ST. LOUIS -- For most of his career, Gary Bennett has been a low-profile backup catcher. Not this weekend.
Bennett won a game for St. Louis with two outs in the ninth for the second straight day, hitting a grand slam Sunday night to give the Cardinals a 10-6 victory over the Chicago Cubs.
"It's 4 years old on Christmas morning, that's the feeling," Bennett said. "You're rounding third and you see everybody jumping up and down.
"Other than the World Series. ... I guess that would feel better."
Bennett hit the game-winning single in a 2-1 victory Saturday and topped that with his first career grand slam off Bob Howry (3-5). It's his second career game-winning homer and the Cardinals' first game-winning slam since David Eckstein beat the Braves on Aug. 7, 2005.
"I've been in a lot of pennant races and you always have some unlikely heroes," Cubs manager Dusty Baker said. "Gary Bennett was the hero of this series.
"He's about as hot as I've ever seen him. Dang!"
It was the fourth homer of the year for Bennett. All have come since Aug. 18.
"What a weekend he's had," Cardinals manager Tony La Russa said. "We did a lot of little things really well, and some big things."
The Cardinals rebounded after getting swept by the Mets in a three-game series at New York and pulled from a virtual tie in the NL Central entering the weekend to a three-game lead over Cincinnati.
St. Louis beat up on 29-year-old rookie Les Walrond, a Cardinals 13th-round draft pick in 1998 who didn't make it out of the third in his first career start, although Jeff Weaver failed to hold a 6-3 lead.
Jacque Jones homered for the Cubs but also committed a three-base fielding error that allowed Scott Rolen to circle the bases on an RBI single in the first. The Cubs, who swept the Cardinals in two earlier series, finished 11-8 against St. Louis but have lost seven of eight overall.
Albert Pujols singled to start the ninth and he was running on the pitch on Rolen's groundout up the middle, sliding in safely to avoid a double play. Juan Encarnacion beat out an infield hit for his fourth single as Pujols advanced on shortstop Ronny Cedeno's throw, and Ronnie Belliard walked to load the bases.
Aaron Miles grounded into a force play at home with the Cubs' defense playing in before Bennett, getting regular duty with starting catcher Yadier Molina sidelined by a strained right elbow, hit a 1-0 pitch over the left-field wall. Bennett was 7-for-10 in the series.
"I threw a pitch down the middle of the plate to their hottest hitter," Howry said. "And he hit it out."
Braden Looper (7-1) worked a scoreless ninth for St. Louis.
Weaver allowed five runs on seven hits in 6 1-3 innings. In his last start, he coughed up all but two runs of a six-run cushion and got no decision in a loss at New York. He did help himself against the Cubs with a two-run single during St. Louis' four-run third.

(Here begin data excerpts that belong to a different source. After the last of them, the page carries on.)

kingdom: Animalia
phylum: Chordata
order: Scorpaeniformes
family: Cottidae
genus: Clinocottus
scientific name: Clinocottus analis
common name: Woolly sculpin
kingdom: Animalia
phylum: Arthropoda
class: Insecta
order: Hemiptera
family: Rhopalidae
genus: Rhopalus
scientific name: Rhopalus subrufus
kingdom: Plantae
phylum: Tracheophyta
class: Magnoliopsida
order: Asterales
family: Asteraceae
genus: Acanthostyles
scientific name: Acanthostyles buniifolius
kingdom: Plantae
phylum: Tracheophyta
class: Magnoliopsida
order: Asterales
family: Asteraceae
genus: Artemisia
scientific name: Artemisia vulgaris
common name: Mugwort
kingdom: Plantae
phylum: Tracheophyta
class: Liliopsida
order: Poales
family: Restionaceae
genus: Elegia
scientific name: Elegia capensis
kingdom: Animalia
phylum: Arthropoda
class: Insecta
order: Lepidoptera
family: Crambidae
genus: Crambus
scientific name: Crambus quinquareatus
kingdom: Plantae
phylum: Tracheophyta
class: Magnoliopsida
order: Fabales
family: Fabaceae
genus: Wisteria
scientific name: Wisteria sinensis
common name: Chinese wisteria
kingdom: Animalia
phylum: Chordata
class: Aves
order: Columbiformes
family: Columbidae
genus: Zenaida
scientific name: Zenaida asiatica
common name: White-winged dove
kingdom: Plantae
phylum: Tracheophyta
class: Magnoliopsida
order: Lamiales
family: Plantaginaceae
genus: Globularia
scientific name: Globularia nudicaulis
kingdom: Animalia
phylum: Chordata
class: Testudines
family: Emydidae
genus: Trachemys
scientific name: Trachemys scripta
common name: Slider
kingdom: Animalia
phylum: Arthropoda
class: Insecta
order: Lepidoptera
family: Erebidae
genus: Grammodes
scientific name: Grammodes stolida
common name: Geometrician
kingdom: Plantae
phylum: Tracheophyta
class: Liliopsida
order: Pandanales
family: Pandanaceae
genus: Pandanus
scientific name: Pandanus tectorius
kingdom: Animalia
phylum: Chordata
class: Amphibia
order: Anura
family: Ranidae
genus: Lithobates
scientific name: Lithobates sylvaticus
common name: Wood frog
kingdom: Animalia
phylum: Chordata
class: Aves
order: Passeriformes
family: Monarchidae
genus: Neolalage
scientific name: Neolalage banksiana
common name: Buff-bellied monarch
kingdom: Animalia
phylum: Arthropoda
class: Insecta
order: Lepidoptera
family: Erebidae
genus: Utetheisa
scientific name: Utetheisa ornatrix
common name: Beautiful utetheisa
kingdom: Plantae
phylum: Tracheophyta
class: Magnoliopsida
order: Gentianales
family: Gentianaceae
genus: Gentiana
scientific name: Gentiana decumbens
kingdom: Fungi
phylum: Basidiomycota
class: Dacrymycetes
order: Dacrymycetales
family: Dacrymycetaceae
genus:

The Cubs tied it in the seventh on Aramis Ramirez's run-scoring groundout off Adam Wainwright and Jones' infield hit off Tyler Johnson.
Several big plays by the Cardinals' defense made it tough for the Cubs to catch up, including Pujols' running basket catch of Matt Murton's pop fly to shallow right and Rolen's lunging grab of Ramirez' drive down the third-base line with two on and two outs, both plays coming in the second. Encarnacion added two diving catches, both times denying Cedeno a hit, in the fourth and eighth.
Walrond, recalled from Triple-A Iowa to replace the injured Ryan O'Malley in the rotation, lasted 2 2-3 innings and gave up six runs, five earned, on seven hits. He's the 18th rookie starter used by the Cubs this month, the most by the franchise since 1902.
Walrond said with a little luck, he wouldn't have placed such a burden on the bullpen.
"I hated to see those guys come in early," Walrond said. "That's the main thing I'm disappointed about."
Notes: Pujols had been an 0-for-16 slump at home, the longest drought of his career according to the Elias Sports Bureau, before reaching on an infield hit in the third. ... Jones has committed a career-high six errors, one more than his previous worst in four seasons. ... In two starts against the Cubs, Weaver has allowed nine runs on 17 hits in 12 innings with no decisions. ... The Cubs have used 14 starters, one shy of the franchise high set in several seasons.